_DATA FOR THIS TASK_.
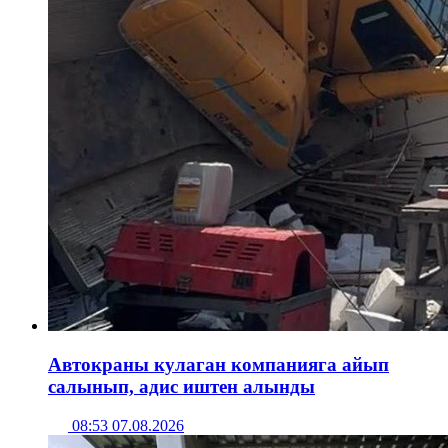
Автокраны кулаган компанияга айып
салынып, адис иштен алынды
08:53 07.08.2026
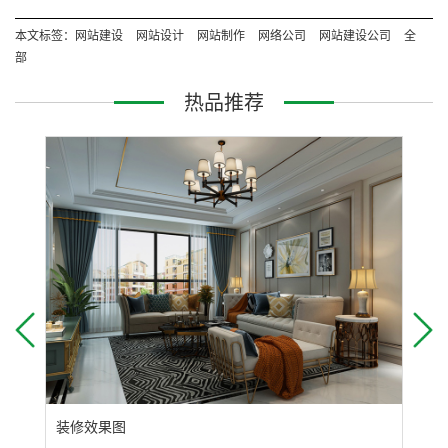
本文标签：
网站建设
网站设计
网站制作
网络公司
网站建设公司
全
部
热品推荐
装修效果图
装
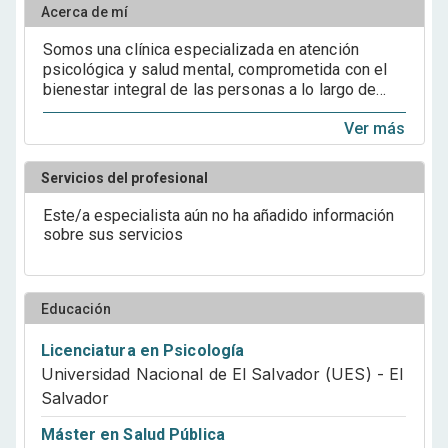
Acerca de mí
Somos una clínica especializada en atención
psicológica y salud mental, comprometida con el
bienestar integral de las personas a lo largo de
todas las etapas de la vida. Contamos con más de
Ver más
22 años de experiencia profesional en psicología
clínica y 10 años de sólida trayectoria institucional,
lo que nos posiciona como un referente confiable
Servicios del profesional
en el abordaje terapéutico. Nos destacamos por
ser expertos en evaluación psicológica,
Este/a especialista aún no ha añadido información
diagnóstico clínico y tratamiento, ofreciendo
sobre sus servicios
intervenciones precisas, oportunas y adaptadas a
cada caso. Atendemos a niños, adolescentes,
adultos y personas mayores, brindando un
acompañamiento profesional con sensibilidad y
Educación
respeto por cada historia de vida. Nuestro trabajo
se fundamenta en una sólida formación científica y
Licenciatura en Psicología
en un enfoque ético, humano y basado en
Universidad Nacional de El Salvador (UES) - El
evidencia, garantizando procesos terapéuticos
Salvador
efectivos y responsables. Además, contribuimos al
desarrollo del campo profesional mediante la
Máster en Salud Pública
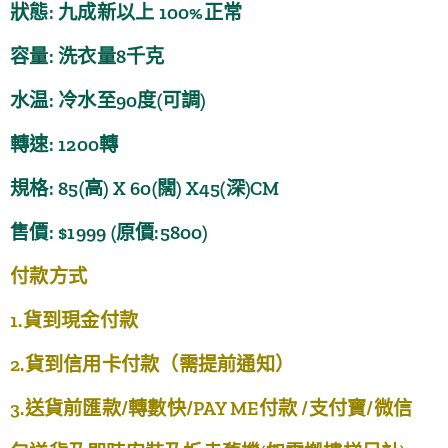
狀態: 九成新以上 100%正常
容量: 洗衣量8千克
水温: 冷水至90度(可調)
轉速: 1200轉
規格: 85(高) X 60(闊) X45(深)CM
售價: $1999 (原價:5800)
付款方式
1.貨到現金付款
2.貨到信用卡付款（需提前通知）
3.送貨前匯款/轉數快/PAY ME付款 /支付寶/微信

_TASK_. Would you copy every line of the entries that includes the word "Salvador"?

_RESPONSE TO THE TASK_.
Universidad Nacional de El Salvador (UES) - El
Salvador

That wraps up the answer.